Input ▸
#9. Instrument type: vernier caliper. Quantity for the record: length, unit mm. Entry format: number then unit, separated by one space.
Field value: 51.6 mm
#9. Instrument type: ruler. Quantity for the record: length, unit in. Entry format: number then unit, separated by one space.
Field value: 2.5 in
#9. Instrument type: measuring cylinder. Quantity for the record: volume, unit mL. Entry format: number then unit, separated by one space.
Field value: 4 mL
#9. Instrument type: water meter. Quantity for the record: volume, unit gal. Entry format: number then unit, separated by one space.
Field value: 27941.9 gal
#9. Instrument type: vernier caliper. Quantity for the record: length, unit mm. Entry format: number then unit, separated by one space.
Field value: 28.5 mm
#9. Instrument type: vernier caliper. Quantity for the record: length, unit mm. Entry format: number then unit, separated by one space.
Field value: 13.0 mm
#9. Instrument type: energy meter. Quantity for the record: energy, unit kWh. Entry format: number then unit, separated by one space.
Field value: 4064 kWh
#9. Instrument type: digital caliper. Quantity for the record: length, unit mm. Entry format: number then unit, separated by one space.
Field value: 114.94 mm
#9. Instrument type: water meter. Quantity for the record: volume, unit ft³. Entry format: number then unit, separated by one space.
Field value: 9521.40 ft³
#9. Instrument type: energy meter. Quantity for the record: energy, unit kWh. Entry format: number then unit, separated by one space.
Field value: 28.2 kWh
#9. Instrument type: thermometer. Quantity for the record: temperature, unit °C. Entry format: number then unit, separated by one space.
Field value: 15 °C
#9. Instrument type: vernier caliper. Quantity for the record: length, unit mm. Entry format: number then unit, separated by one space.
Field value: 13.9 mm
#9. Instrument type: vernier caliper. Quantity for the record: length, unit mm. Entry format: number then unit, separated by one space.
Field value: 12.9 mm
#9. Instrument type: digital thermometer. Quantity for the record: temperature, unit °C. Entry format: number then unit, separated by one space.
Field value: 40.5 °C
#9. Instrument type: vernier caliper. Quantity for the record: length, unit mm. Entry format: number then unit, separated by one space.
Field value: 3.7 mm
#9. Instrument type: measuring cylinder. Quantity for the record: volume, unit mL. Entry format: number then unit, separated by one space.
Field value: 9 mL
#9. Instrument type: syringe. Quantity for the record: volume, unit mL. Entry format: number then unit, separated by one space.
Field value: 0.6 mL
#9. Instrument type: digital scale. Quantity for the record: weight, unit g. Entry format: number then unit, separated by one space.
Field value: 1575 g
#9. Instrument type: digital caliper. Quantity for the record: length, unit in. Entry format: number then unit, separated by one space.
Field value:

Action item ▸ Format every line of the records above as a numbered list, leaving out any blank lines.

Written solution ▸
1. #9. Instrument type: vernier caliper. Quantity for the record: length, unit mm. Entry format: number then unit, separated by one space.
2. Field value: 51.6 mm
3. #9. Instrument type: ruler. Quantity for the record: length, unit in. Entry format: number then unit, separated by one space.
4. Field value: 2.5 in
5. #9. Instrument type: measuring cylinder. Quantity for the record: volume, unit mL. Entry format: number then unit, separated by one space.
6. Field value: 4 mL
7. #9. Instrument type: water meter. Quantity for the record: volume, unit gal. Entry format: number then unit, separated by one space.
8. Field value: 27941.9 gal
9. #9. Instrument type: vernier caliper. Quantity for the record: length, unit mm. Entry format: number then unit, separated by one space.
10. Field value: 28.5 mm
11. #9. Instrument type: vernier caliper. Quantity for the record: length, unit mm. Entry format: number then unit, separated by one space.
12. Field value: 13.0 mm
13. #9. Instrument type: energy meter. Quantity for the record: energy, unit kWh. Entry format: number then unit, separated by one space.
14. Field value: 4064 kWh
15. #9. Instrument type: digital caliper. Quantity for the record: length, unit mm. Entry format: number then unit, separated by one space.
16. Field value: 114.94 mm
17. #9. Instrument type: water meter. Quantity for the record: volume, unit ft³. Entry format: number then unit, separated by one space.
18. Field value: 9521.40 ft³
19. #9. Instrument type: energy meter. Quantity for the record: energy, unit kWh. Entry format: number then unit, separated by one space.
20. Field value: 28.2 kWh
21. #9. Instrument type: thermometer. Quantity for the record: temperature, unit °C. Entry format: number then unit, separated by one space.
22. Field value: 15 °C
23. #9. Instrument type: vernier caliper. Quantity for the record: length, unit mm. Entry format: number then unit, separated by one space.
24. Field value: 13.9 mm
25. #9. Instrument type: vernier caliper. Quantity for the record: length, unit mm. Entry format: number then unit, separated by one space.
26. Field value: 12.9 mm
27. #9. Instrument type: digital thermometer. Quantity for the record: temperature, unit °C. Entry format: number then unit, separated by one space.
28. Field value: 40.5 °C
29. #9. Instrument type: vernier caliper. Quantity for the record: length, unit mm. Entry format: number then unit, separated by one space.
30. Field value: 3.7 mm
31. #9. Instrument type: measuring cylinder. Quantity for the record: volume, unit mL. Entry format: number then unit, separated by one space.
32. Field value: 9 mL
33. #9. Instrument type: syringe. Quantity for the record: volume, unit mL. Entry format: number then unit, separated by one space.
34. Field value: 0.6 mL
35. #9. Instrument type: digital scale. Quantity for the record: weight, unit g. Entry format: number then unit, separated by one space.
36. Field value: 1575 g
37. #9. Instrument type: digital caliper. Quantity for the record: length, unit in. Entry format: number then unit, separated by one space.
38. Field value:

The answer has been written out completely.